3 min read

Mean Shift Clustering

1 Introduction

Suppose you have been given the task of discovering groups, or clusters, that share certain characteristics within a dataset. There are various unsupervised machine learning algorithms that can be used to do this.

As we’ve seen in past posts, “k-Means Clustering” and “Affinity Propagation” can be used if you have good or easily separable data, respectively. Maybe this time the problem is that none of those two criteria are met. What to do?
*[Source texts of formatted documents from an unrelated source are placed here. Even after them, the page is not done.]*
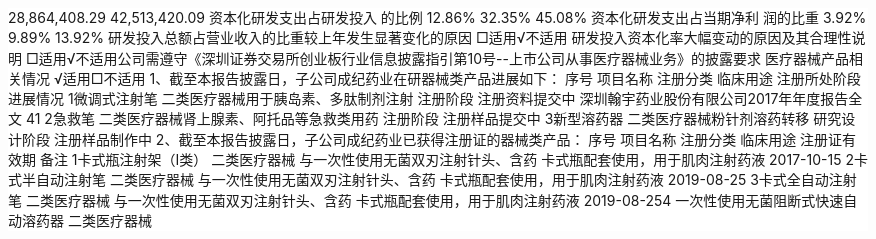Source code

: 28,864,408.29
42,513,420.09
资本化研发支出占研发投入
的比例
12.86%
32.35%
45.08%
资本化研发支出占当期净利
润的比重
3.92%
9.89%
13.92%
研发投入总额占营业收入的比重较上年发生显著变化的原因
□适用√不适用
研发投入资本化率大幅变动的原因及其合理性说明
□适用√不适用公司需遵守《深圳证券交易所创业板行业信息披露指引第10号--上市公司从事医疗器械业务》的披露要求
医疗器械产品相关情况
√适用□不适用
1、截至本报告披露日，子公司成纪药业在研器械类产品进展如下：
序号
项目名称
注册分类
临床用途
注册所处阶段
进展情况
1微调式注射笔
二类医疗器械用于胰岛素、多肽制剂注射
注册阶段
注册资料提交中
深圳翰宇药业股份有限公司2017年年度报告全文
41
2急救笔
二类医疗器械肾上腺素、阿托品等急救类用药
注册阶段
注册样品提交中
3新型溶药器
二类医疗器械粉针剂溶药转移
研究设计阶段
注册样品制作中
2、截至本报告披露日，子公司成纪药业已获得注册证的器械类产品：
序号
项目名称
注册分类
临床用途
注册证有效期
备注
1卡式瓶注射架（I类）
二类医疗器械
与一次性使用无菌双刃注射针头、含药
卡式瓶配套使用，用于肌肉注射药液
2017-10-15
2卡式半自动注射笔
二类医疗器械
与一次性使用无菌双刃注射针头、含药
卡式瓶配套使用，用于肌肉注射药液
2019-08-25
3卡式全自动注射笔
二类医疗器械
与一次性使用无菌双刃注射针头、含药
卡式瓶配套使用，用于肌肉注射药液
2019-08-254
一次性使用无菌阻断式快速自
动溶药器
二类医疗器械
The answer is: Mean Shift.

2 Loading the libraries

import numpy as np
import pandas as pd

import matplotlib.pyplot as plt
from sklearn.datasets import make_blobs

from sklearn.cluster import MeanShift, estimate_bandwidth

3 Generating some test data

For the following example, I will generate some sample data.

X, y = make_blobs(n_samples=1000, n_features = 3, centers = [(5,5), (3,3), (1,1)], cluster_std = 0.30)
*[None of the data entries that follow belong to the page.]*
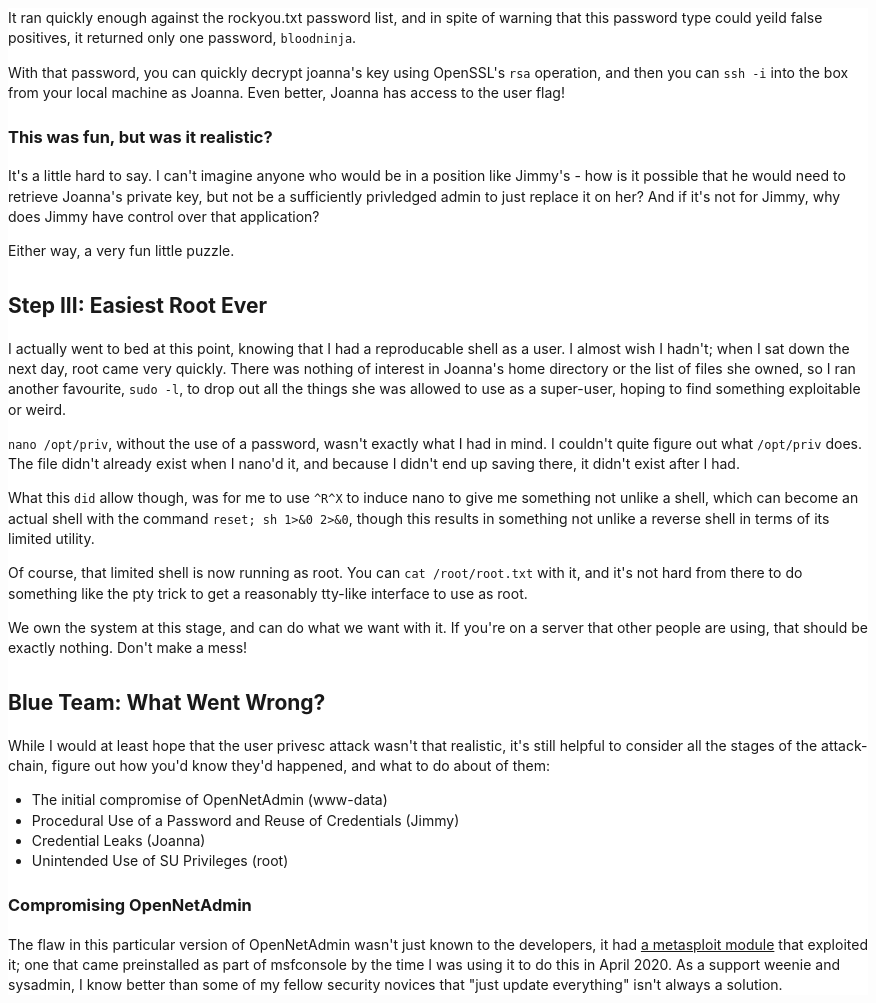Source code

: It ran quickly enough against the rockyou.txt password list, and in spite of  warning that this password type could yeild false positives, it returned only one password, `bloodninja`.

With that password, you can quickly decrypt joanna's key using OpenSSL's `rsa` operation, and then you can `ssh -i` into the box from your local machine as Joanna. Even better, Joanna has access to the user flag!

### This was fun, but was it realistic?
It's a little hard to say. I can't imagine anyone who would be in a position like Jimmy's - how is it possible that he would need to retrieve Joanna's private key, but not be a sufficiently privledged admin to just replace it on her? And if it's not for Jimmy, why does Jimmy have control over that application?

Either way, a very fun little puzzle.

## Step III: Easiest Root Ever
I actually went to bed at this point, knowing that I had a reproducable shell as a user. I almost wish I hadn't; when I sat down the next day, root came very quickly. There was nothing of interest in Joanna's home directory or the list of files she owned, so I ran another favourite, `sudo -l`, to drop out all the things she was allowed to use as a super-user, hoping to find something exploitable or weird.

`nano /opt/priv`, without the use of a password, wasn't exactly what I had in mind. I couldn't quite figure out what `/opt/priv` does. The file didn't already exist when I nano'd it, and because I didn't end up saving there, it didn't exist after I had.

What this `did` allow though, was for me to use `^R^X` to induce nano to give me something not unlike a shell, which can become an actual shell with the command `reset; sh 1>&0 2>&0`, though this results in something not unlike a reverse shell in terms of its limited utility.

Of course, that limited shell is now running as root. You can `cat /root/root.txt` with it, and it's not hard from there to do something like the pty trick to get a reasonably tty-like interface to use as root.

We own the system at this stage, and can do what we want with it. If you're on a server that other people are using, that should be exactly nothing. Don't make a mess!


## Blue Team: What Went Wrong?
While I would at least hope that the user privesc attack wasn't that realistic, it's still helpful to consider all the stages of the attack-chain, figure out how you'd know they'd happened, and what to do about of them:
- The initial compromise of OpenNetAdmin (www-data)
- Procedural Use of a Password and Reuse of Credentials (Jimmy)
- Credential Leaks (Joanna)
- Unintended Use of SU Privileges (root)

### Compromising OpenNetAdmin
The flaw in this particular version of OpenNetAdmin wasn't just known to the developers, it had [a metasploit module](https://www.exploit-db.com/exploits/47772) that exploited it; one that came preinstalled as part of msfconsole by the time I was using it to do this in April 2020. As a support weenie and sysadmin, I know better than some of my fellow security novices that "just update everything" isn't always a solution.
plt.scatter(X[:, 0], X[:, 1])
plt.xlabel("Feature 1")
plt.ylabel("Feature 2")
plt.show()

4 Introducing Mean Shift Clustering

In a nutshell: Mean Shift looks at the “mode” of the density, and where it is highest, and will iteratively shift points in the plot towards the closest mode – resulting in a number of clusters, and the ability to assign a sample to a cluster, after fitting is complete.
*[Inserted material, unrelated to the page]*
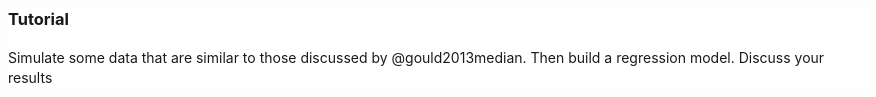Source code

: 

### Tutorial

Simulate some data that are similar to those discussed by @gould2013median. Then build a regression model. Discuss your results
In this way, Mean Shift can still recognize clusters, even if they are not properly separated.

k-Means vs Mean Shift

Mean Shift looks very similar to k-Means, they both move the point closer to the cluster centroids. One may wonder: How is this different from k-Means? k-Means is faster in terms of runtime complexity!

The key difference is that Mean Shift does not require the user to specify the number of clusters (k). In some cases, it is not straightforward to guess the right number of clusters to use. In k-Means, the output may end up having too few clusters or too many clusters. This can lead to a skewed result. At the cost of larger time complexity, Mean Shift determines the number of clusters suitable to the dataset provided.

Another commonly cited difference is that k-Means can only learn circle or ellipsoidal clusters. The reason that Mean Shift can learn arbitrary shapes is because the features are mapped to another higher dimensional feature space through the kernel.

5 Mean Shift with scikit-learn

Let’s now take a look at how to implement Mean Shift with scikit-learn.

First of all we define bandwidth:

bandwidth = estimate_bandwidth(X, quantile=0.2, n_samples=500)

and fit the algorithm to our data:

# Fit Mean Shift with Scikit
meanshift = MeanShift(bandwidth=bandwidth)
meanshift.fit(X)
labels = meanshift.labels_
labels_unique = np.unique(labels)
n_clusters_ = len(labels_unique)

print('Estimated number of clusters: ' + str(n_clusters_))

Now let’s do some predictions and have a look at the result

# Predict the cluster for all the samples
y_pred  = meanshift.predict(X)
plt.scatter(X[:, 0], X[:, 1], c=y_pred, cmap="viridis")
plt.xlabel("Feature 1")
plt.ylabel("Feature 2")

Looks good :)

6 Conclusion

In this post I showed that Mean Shift is a simple and versatile cluster algorithm that finds applications in general data clustering as well as in image processing and object tracking. It has similarities with k-Means but there are differences. Mean Shift is essentially iterations of weighted average of the datapoints.